PC In questo clima di disoccupazione fa piacere che ieri almeno una persona abbia trovato un nuovo lavoro (l’oroscopo di Vanity Fair lo prevedeva per tutti i Sagittario, spero che anche altri appartenenti al segno siano stati altrettanto fortunati) e come cattolica e italiana l’elezione del nuovo Papa mi ha donato un sentimento di grande serenità.
Come comunicatrice invece, per deviazione professionale, non ho potuto fare a meno di valutare il suo discorso dal punto di vista dell’efficacia comunicativa. Credo che ne emergano molti utili suggerimenti sia per chi viene promosso a una nuova posizione, sia per chi si insedia in un gruppo ben consolidato.
Innanzitutto la comunicazione non verbale: Papa Francesco si è presentato composto, per niente enfatico, pronto però ad aprirsi a un sorriso sincero, che coinvolgeva anche gli occhi. Poco dopo si è poi inchinato lui prima lui dei fedeli, per ricevere la loro benedizione. Due gesti che hanno creato un’immediata empatia. Inoltre ha evitato i simboli esteriori di potere della Chiesa (la mantellina rossa, la croce d’oro) scegliendo la semplicità dell’abito bianco.
Dal punto di vista verbale il Papa ha accompagnato questo sorriso con un semplice “buonasera”, un saluto comune, che ha generato una forte sensazione di vicinanza anche tra i molti – in Piazza San Pietro e davanti alla tv- che all’annuncio della sua elezione erano rimasti un po’ spiazzati da un nome che non era mai emerso nella lista dei papabili. Ha poi proseguito con una battuta autoironica, sul fatto che viene dalla fine del mondo (anche se forse la scelta lessicale in italiano è meno felice che in spagnolo) che ha contribuito a creare simpatia e affetto, e ha concluso con un semplice Buona notte e buon riposo.
Nel suo discorso mi è molto piaciuta la sua capacità di coinvolgere attivamente chi lo ascoltava, prima quando ha chiesto di recitare due preghiere per il suo predecessore e poi quando ha aspettato in silenzio che tutti pregassero per lui, prima di impartire la benedizione Urbi et Orbi.

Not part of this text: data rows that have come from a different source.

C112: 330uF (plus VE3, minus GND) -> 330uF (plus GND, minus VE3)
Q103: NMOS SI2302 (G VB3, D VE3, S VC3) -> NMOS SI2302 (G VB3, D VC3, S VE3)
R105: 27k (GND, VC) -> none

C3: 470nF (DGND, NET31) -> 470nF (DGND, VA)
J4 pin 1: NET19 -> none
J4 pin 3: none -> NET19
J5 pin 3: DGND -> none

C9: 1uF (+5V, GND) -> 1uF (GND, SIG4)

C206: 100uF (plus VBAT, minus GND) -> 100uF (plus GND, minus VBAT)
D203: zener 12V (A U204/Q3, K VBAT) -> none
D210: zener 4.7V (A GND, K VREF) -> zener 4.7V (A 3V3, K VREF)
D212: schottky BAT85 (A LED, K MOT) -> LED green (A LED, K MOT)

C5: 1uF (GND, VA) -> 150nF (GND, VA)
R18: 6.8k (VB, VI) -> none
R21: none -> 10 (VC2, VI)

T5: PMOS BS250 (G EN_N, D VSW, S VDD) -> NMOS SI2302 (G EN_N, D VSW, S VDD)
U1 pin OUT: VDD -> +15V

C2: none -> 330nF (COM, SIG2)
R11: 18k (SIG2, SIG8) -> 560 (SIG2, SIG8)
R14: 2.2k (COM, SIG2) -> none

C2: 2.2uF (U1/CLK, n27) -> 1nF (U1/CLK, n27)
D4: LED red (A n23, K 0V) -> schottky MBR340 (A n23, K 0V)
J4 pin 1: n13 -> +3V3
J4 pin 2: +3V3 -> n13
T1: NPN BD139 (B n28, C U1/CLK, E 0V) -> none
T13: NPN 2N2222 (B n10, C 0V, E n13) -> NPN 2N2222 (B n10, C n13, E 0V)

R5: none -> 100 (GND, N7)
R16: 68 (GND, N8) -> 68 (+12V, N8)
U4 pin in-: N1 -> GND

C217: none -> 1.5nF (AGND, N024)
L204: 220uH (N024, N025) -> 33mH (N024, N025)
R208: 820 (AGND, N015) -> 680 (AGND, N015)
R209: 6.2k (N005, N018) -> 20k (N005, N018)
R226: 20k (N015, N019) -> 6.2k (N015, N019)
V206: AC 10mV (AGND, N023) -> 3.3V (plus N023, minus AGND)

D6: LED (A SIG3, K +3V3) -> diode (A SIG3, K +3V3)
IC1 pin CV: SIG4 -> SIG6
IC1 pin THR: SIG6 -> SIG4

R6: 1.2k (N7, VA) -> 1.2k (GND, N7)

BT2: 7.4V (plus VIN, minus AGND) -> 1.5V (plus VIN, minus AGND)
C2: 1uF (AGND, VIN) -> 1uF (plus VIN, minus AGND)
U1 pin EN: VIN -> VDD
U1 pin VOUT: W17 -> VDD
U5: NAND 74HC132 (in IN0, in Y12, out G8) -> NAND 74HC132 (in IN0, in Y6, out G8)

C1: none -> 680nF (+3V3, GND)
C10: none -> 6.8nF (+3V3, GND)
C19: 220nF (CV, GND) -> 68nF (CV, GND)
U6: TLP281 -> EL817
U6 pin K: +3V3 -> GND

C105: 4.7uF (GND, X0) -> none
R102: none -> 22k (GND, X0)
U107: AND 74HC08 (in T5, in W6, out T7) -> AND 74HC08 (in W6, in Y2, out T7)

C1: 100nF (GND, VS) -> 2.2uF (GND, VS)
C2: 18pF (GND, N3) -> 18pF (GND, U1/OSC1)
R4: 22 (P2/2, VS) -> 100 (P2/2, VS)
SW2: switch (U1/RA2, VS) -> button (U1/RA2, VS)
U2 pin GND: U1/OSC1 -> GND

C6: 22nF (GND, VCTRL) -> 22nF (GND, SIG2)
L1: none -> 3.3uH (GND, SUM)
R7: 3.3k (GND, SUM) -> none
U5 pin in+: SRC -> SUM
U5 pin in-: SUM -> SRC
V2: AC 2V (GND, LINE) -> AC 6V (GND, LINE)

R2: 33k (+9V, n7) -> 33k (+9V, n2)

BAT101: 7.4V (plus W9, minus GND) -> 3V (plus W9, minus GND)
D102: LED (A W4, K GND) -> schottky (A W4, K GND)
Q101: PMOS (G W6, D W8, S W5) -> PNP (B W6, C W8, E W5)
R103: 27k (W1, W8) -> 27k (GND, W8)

Gli unici ambiti di miglioramento in cui questo magnifico esempio di comunicazione sono a mio parere:
- la poca padronanza nel recitare il Padre Nostro e l’Ave Maria in italiano, che mi ha ricordato i miei tanti episodi di play back nelle scarse presenze alla Messa.
- La ricorrenza della parola Vescovo, usata al posto di Papa, che ribadiva il desiderio di umiltà quando riferita a se stesso (il Vescovo di Roma, invece che il Papa), ma ha causato un certo sconcerto quando usata per parlare del Papa Emerito Benedetto XVI, da lui chiamato Vescovo Emerito (penso che in tanti, come me, abbiano temuto un declassamento).
Concludo aggiungendo che stamattina ho sentito in tv che per rientrare nella sua residenza ha rifiutato la limousine e preso il pullman con gli altri cardinali. Questo gesto, come nelle aziende, conta più di mille parole per creare un seguito sincero in chi si deve affidare a un nuovo leader.
Da ex-alunna di liceo di Gesuiti, non posso che gioire per questa scelta. Da piemontese e Sagittario, ancor di più.
A parte gli scherzi, mi sembra un uomo, prima ancora che un religioso, dolce, gentile, orientato verso gli ultimi del mondo ma anche aperto all’innovazione (come tutti i Gesuiti, a lungo temuti per il loro potere intellettuale).
Quando si è presentato, mi sono commossa come non mi succedeva da tempo, ho sentito che questo Papa potrebbe davvero portare “Pace in terra agli uomini di buona volontà”.
Non sono particolarmente praticante, ma una preghiera per il nuovo Papa devo ammettere che l’ho detta. Volentieri e con il cuore.